BFM

Le projet de réforme constitutionnelle à l'épreuve du Sénat

BFM A.S. avec AFP
placeholder video
Les sénateurs s'apprêtent à examiner, pendant deux jours, le projet de réforme constitutionnelle voulue par François Hollande après les attentats de novembre, voté par l'Assemblée nationale le 10 février. Mais les positions du Sénat divergent de celles des députés, ce qui pourrait amener à l'échec du projet.

Après l'Assemblée nationale, le projet de réforme de la Constitution à l'épreuve du Sénat. Les sénateurs examinent mercredi et jeudi le projet de révision constitutionnelle voulue par François Hollande après les attentats de novembre, qu'ils comptent modifier en réservant la déchéance de nationalité aux seuls binationaux, une position inconciliable avec celle des députés et qui pourrait entraîner l'échec du projet. 

"Le Sénat ne veut pas bloquer" le projet de révision constitutionnelle, a pourtant assuré dimanche son président Gérard Larcher (Les Républicains), qui juge un Congrès possible si "un texte de synthèse" est trouvé avec l'Assemblée.

### CONSIGNES:
a. Dans l'article sur la réforme constitutionnelle, réécrivez le passage commençant par "Le projet de réforme constitutionnelle à" et se terminant par "à l'échec du projet.", en remplaçant "sénateurs" par "parlementaires".
b. Prolongez l'article sur la réforme constitutionnelle à partir de sa dernière phrase.
Les lignes ci-après n'ont aucun rapport avec l'article.

(Données enregistrées)
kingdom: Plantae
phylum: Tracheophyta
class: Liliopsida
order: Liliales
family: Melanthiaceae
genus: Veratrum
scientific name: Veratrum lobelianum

...

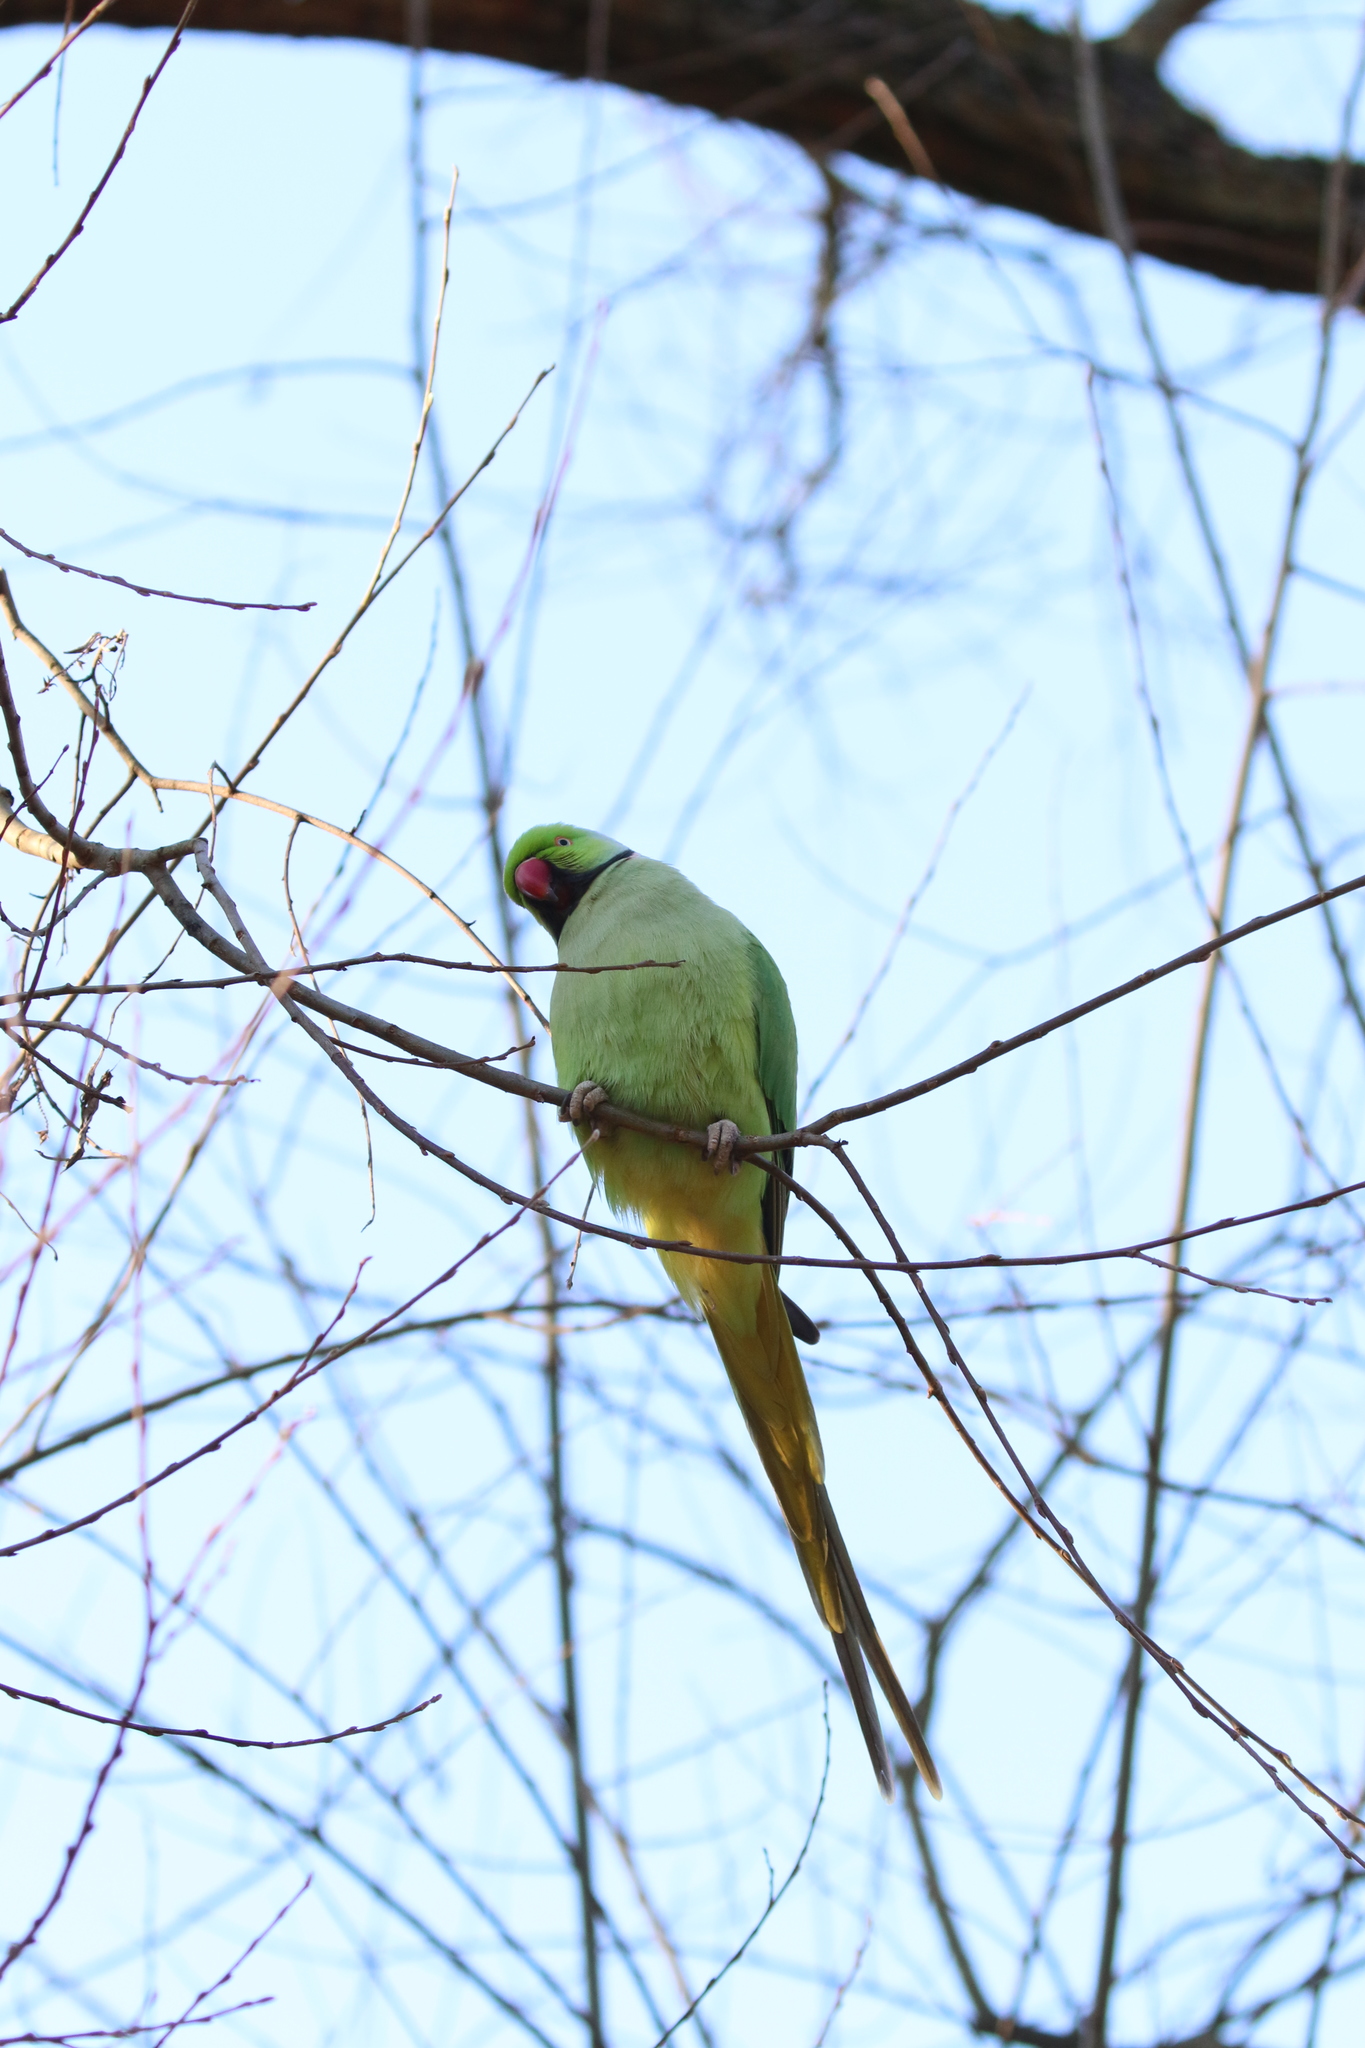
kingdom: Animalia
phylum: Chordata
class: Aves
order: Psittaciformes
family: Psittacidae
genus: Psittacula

==

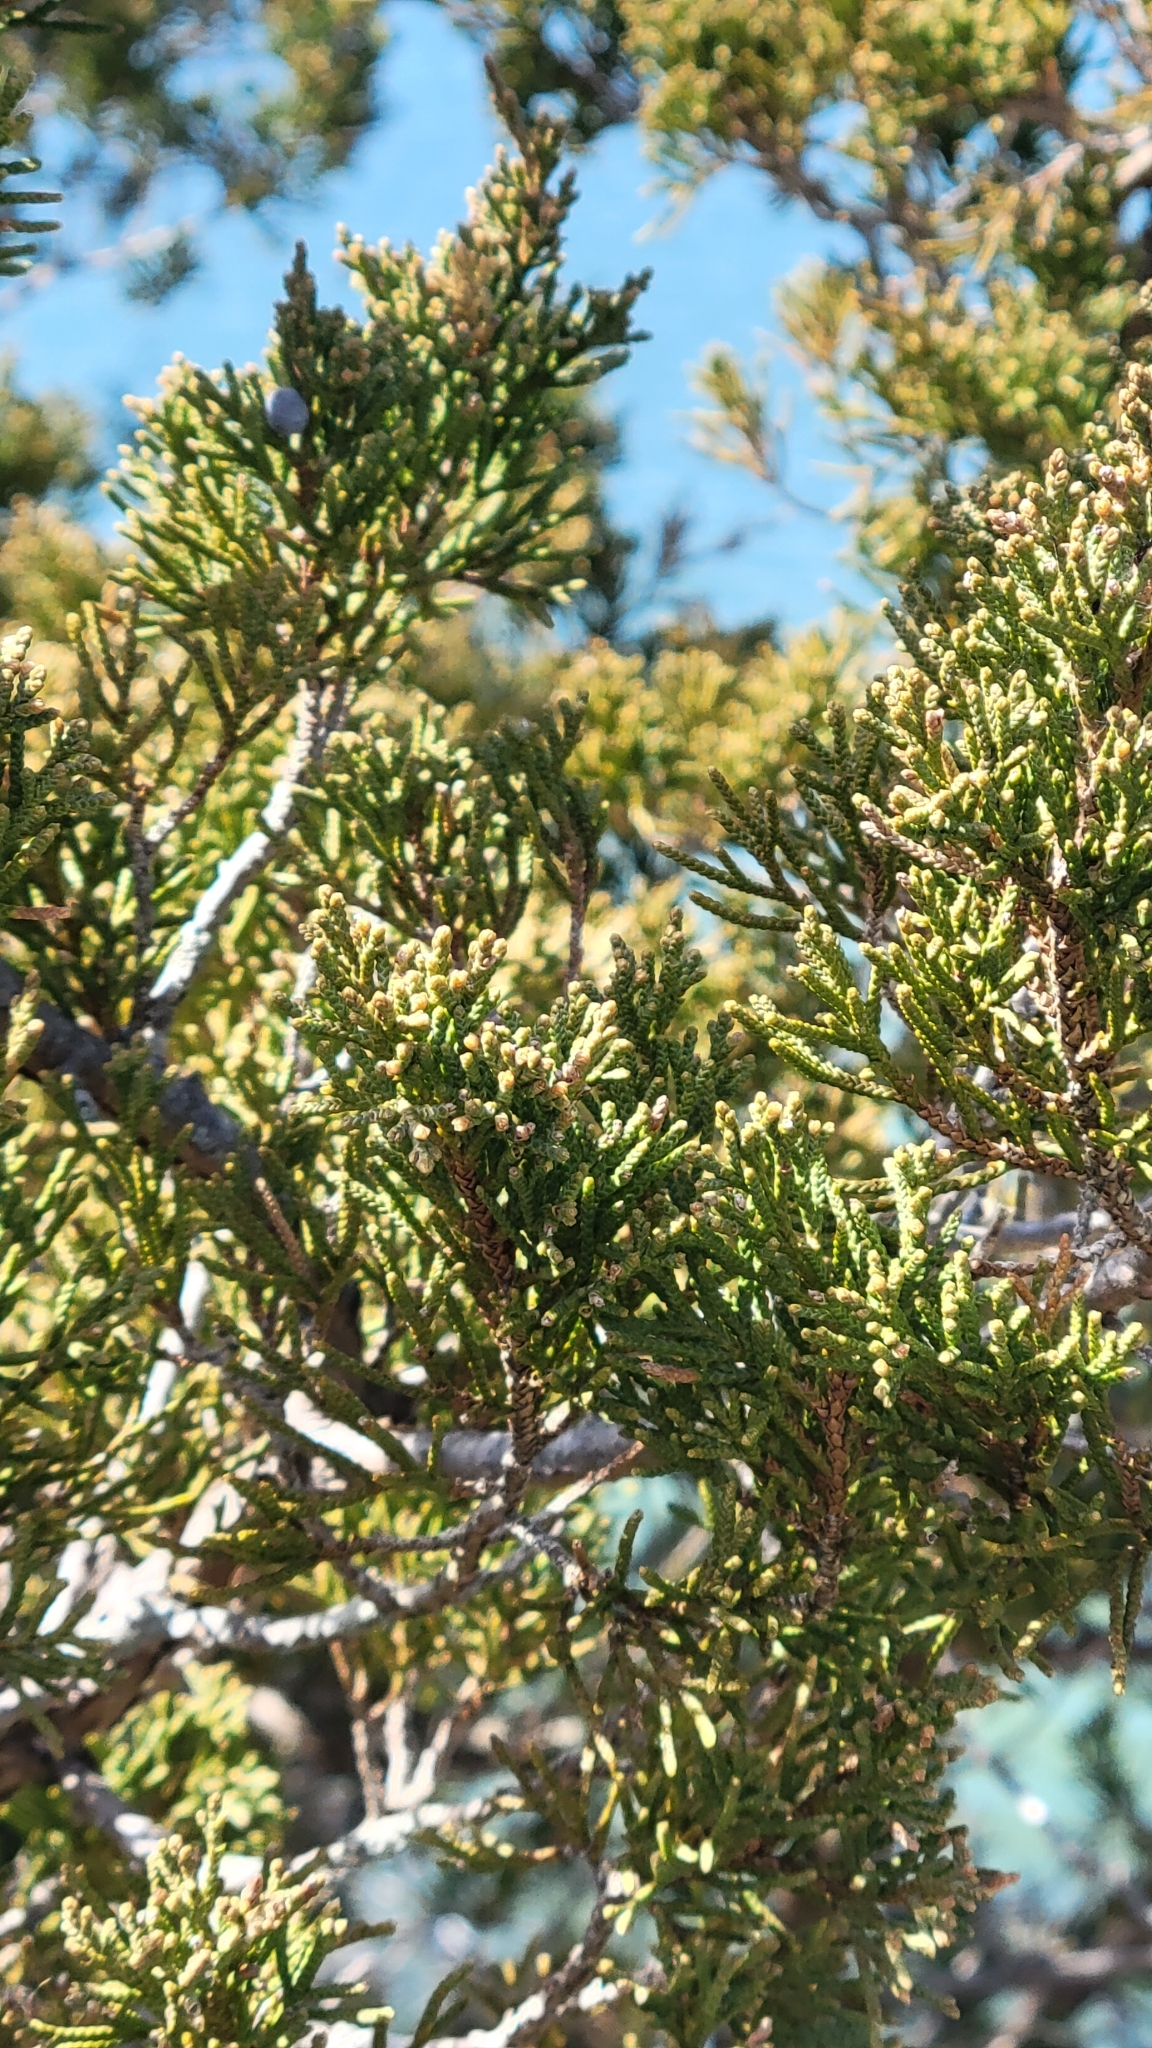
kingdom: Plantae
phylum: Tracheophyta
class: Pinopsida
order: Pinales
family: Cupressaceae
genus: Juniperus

### RÉPONSES AUX EXERCICES:
a.
Le projet de réforme constitutionnelle à l'épreuve du Sénat

BFM A.S. avec AFP
placeholder video
Les parlementaires s'apprêtent à examiner, pendant deux jours, le projet de réforme constitutionnelle voulue par François Hollande après les attentats de novembre, voté par l'Assemblée nationale le 10 février. Mais les positions du Sénat divergent de celles des députés, ce qui pourrait amener à l'échec du projet.

b.
La déchéance de nationalité au coeur des débats

Mais les positions entre les deux chambres sont très éloignées: après six semaines de déchirements parmi les socialistes, les députés ont choisi le 10 février d'ouvrir en théorie la déchéance à tous les Français pour ne pas créer de discrimination. Les sénateurs, qui se prononceront le 22 mars, pourraient suivre leur commission des lois en décidant que la déchéance ne peut concerner qu'une personne "disposant d'une autre nationalité que la nationalité française", empêchant ainsi la création d'apatrides.

"Pas d'apatridie (...) C'est une ligne rouge qui nous semble évidente et qui devrait rassembler la gauche, le centre et la droite", soutient Gérard Larcher.

La formule sur la déchéance de la commission "m'apparaît plus proche du pacte du 16 novembre (lors du Congrès à Versailles) et des propositions du président de la République que les propositions de l'Assemblée nationale", a affirmé pour sa part le président et rapporteur de la commission des lois Philippe Bas (LR). Mais pour le député PS Patrick Menucci, cette réécriture "est une façon pour la droite sénatoriale de viser, tout à fait anormalement, une partie de nos concitoyens qui vont se sentir stigmatisés". "C'est un texte qui est inacceptable et ne sera pas accepté par l'Assemblée nationale."

Les sénateurs se posent en "gardiens des libertés"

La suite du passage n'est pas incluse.